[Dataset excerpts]
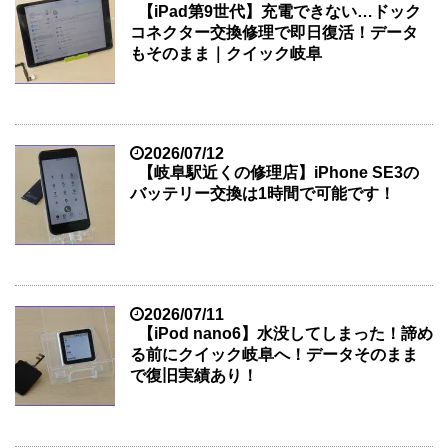
【iPad第9世代】充電できない…ドック
コネクター交換修理で即日復活！データ
もそのまま｜クイック岐阜
2026/07/12
【岐阜駅近くの修理店】iPhone SE3の
バッテリー交換は1時間で可能です！
2026/07/11
【iPod nano6】水没してしまった！諦め
る前にクイック岐阜へ！データそのまま
で復旧実績あり！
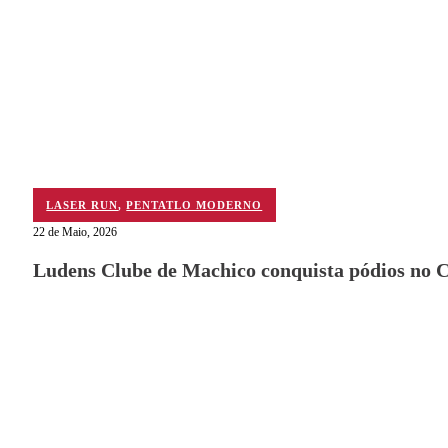
LASER RUN
,
PENTATLO MODERNO
22 de Maio, 2026
Ludens Clube de Machico conquista pódios no 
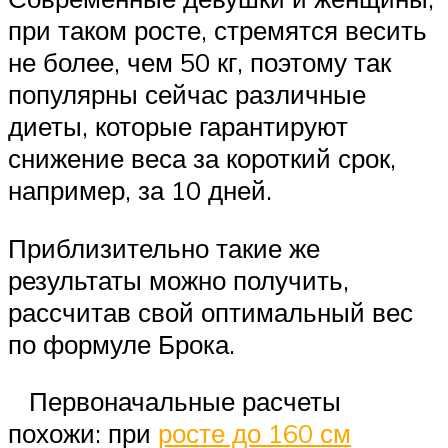
при таком росте, стремятся весить
не более, чем 50 кг, поэтому так
популярны сейчас различные
диеты, которые гарантируют
снижение веса за короткий срок,
например, за 10 дней.
Приблизительно такие же
результаты можно получить,
рассчитав свой оптимальный вес
по формуле Брока.
Первоначальные расчеты
похожи: при
росте до 160 см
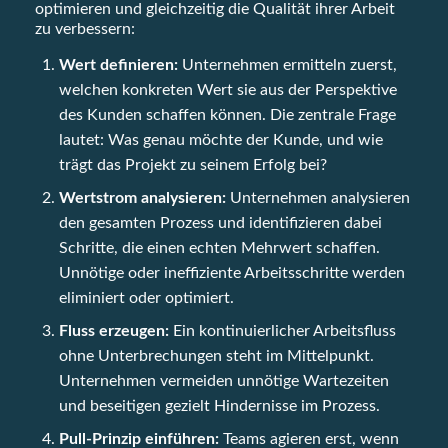
optimieren und gleichzeitig die Qualität ihrer Arbeit
zu verbessern:
Wert definieren:
Unternehmen ermitteln zuerst,
welchen konkreten Wert sie aus der Perspektive
des Kunden schaffen können. Die zentrale Frage
lautet: Was genau möchte der Kunde, und wie
trägt das Projekt zu seinem Erfolg bei?
Wertstrom analysieren:
Unternehmen analysieren
den gesamten Prozess und identifizieren dabei
Schritte, die einen echten Mehrwert schaffen.
Unnötige oder ineffiziente Arbeitsschritte werden
eliminiert oder optimiert.
Fluss erzeugen:
Ein kontinuierlicher Arbeitsfluss
ohne Unterbrechungen steht im Mittelpunkt.
Unternehmen vermeiden unnötige Wartezeiten
und beseitigen gezielt Hindernisse im Prozess.
Pull-Prinzip einführen:
Teams agieren erst, wenn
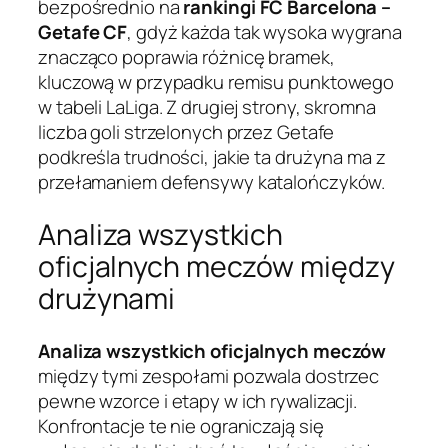
bezpośrednio na
rankingi FC Barcelona –
Getafe CF
, gdyż każda tak wysoka wygrana
znacząco poprawia różnicę bramek,
kluczową w przypadku remisu punktowego
w tabeli LaLiga. Z drugiej strony, skromna
liczba goli strzelonych przez Getafe
podkreśla trudności, jakie ta drużyna ma z
przełamaniem defensywy katalończyków.
Analiza wszystkich
oficjalnych meczów między
drużynami
Analiza wszystkich oficjalnych meczów
między tymi zespołami pozwala dostrzec
pewne wzorce i etapy w ich rywalizacji.
Konfrontacje te nie ograniczają się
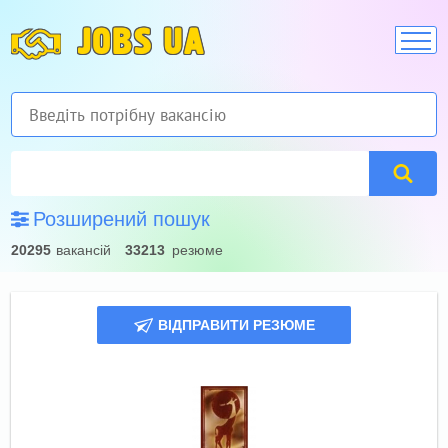
JOBS UA
Розширений пошук
20295
вакансій
33213
резюме
ВІДПРАВИТИ РЕЗЮМЕ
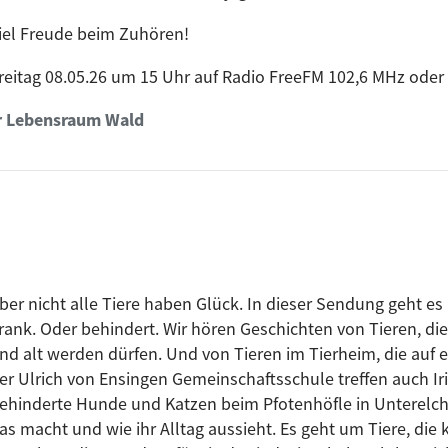
iel Freude beim Zuhören!
reitag 08.05.26 um 15 Uhr auf Radio FreeFM 102,6 MHz oder
er Lebensraum Wald
ber nicht alle Tiere haben Glück. In dieser Sendung geht es 
rank. Oder behindert. Wir hören Geschichten von Tieren, d
nd alt werden dürfen. Und von Tieren im Tierheim, die auf 
er Ulrich von Ensingen Gemeinschaftsschule treffen auch Ir
ehinderte Hunde und Katzen beim Pfotenhöfle in Unterelchi
as macht und wie ihr Alltag aussieht. Es geht um Tiere, die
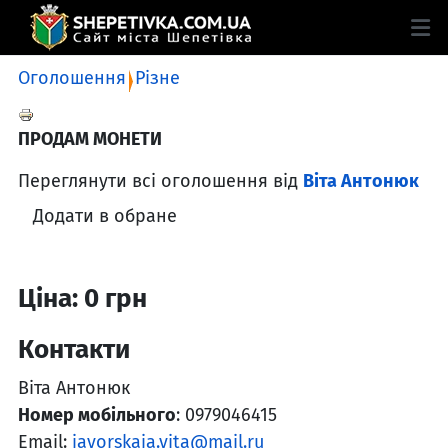
Оголошення
Різне
ПРОДАМ МОНЕТИ
Переглянути всі оголошення від
Віта Антонюк
Додати в обране
Ціна: 0 грн
Контакти
Віта Антонюк
Номер мобільного
: 0979046415
Email:
javorskaja.vita@mail.ru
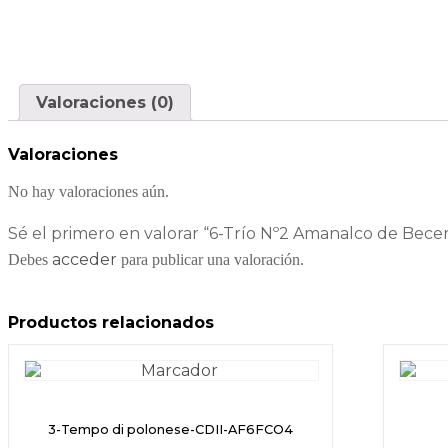
Valoraciones (0)
Valoraciones
No hay valoraciones aún.
Sé el primero en valorar “6-Trío Nº2 Amanalco de Bece
acceder
Debes
para publicar una valoración.
Productos relacionados
3-Tempo di polonese-CDII-AF6FCO4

* **Problem**:
Please give again the entries word for word, starting at the first line and ending with the line that contains "22 de Maio, 2026"; include both of those lines but none of the pictures.

* **Your solution**:
【iPad第9世代】充電できない…ドック
コネクター交換修理で即日復活！データ
もそのまま｜クイック岐阜
2026/07/12
【岐阜駅近くの修理店】iPhone SE3の
バッテリー交換は1時間で可能です！
2026/07/11
【iPod nano6】水没してしまった！諦め
る前にクイック岐阜へ！データそのまま
で復旧実績あり！
LASER RUN
,
PENTATLO MODERNO
22 de Maio, 2026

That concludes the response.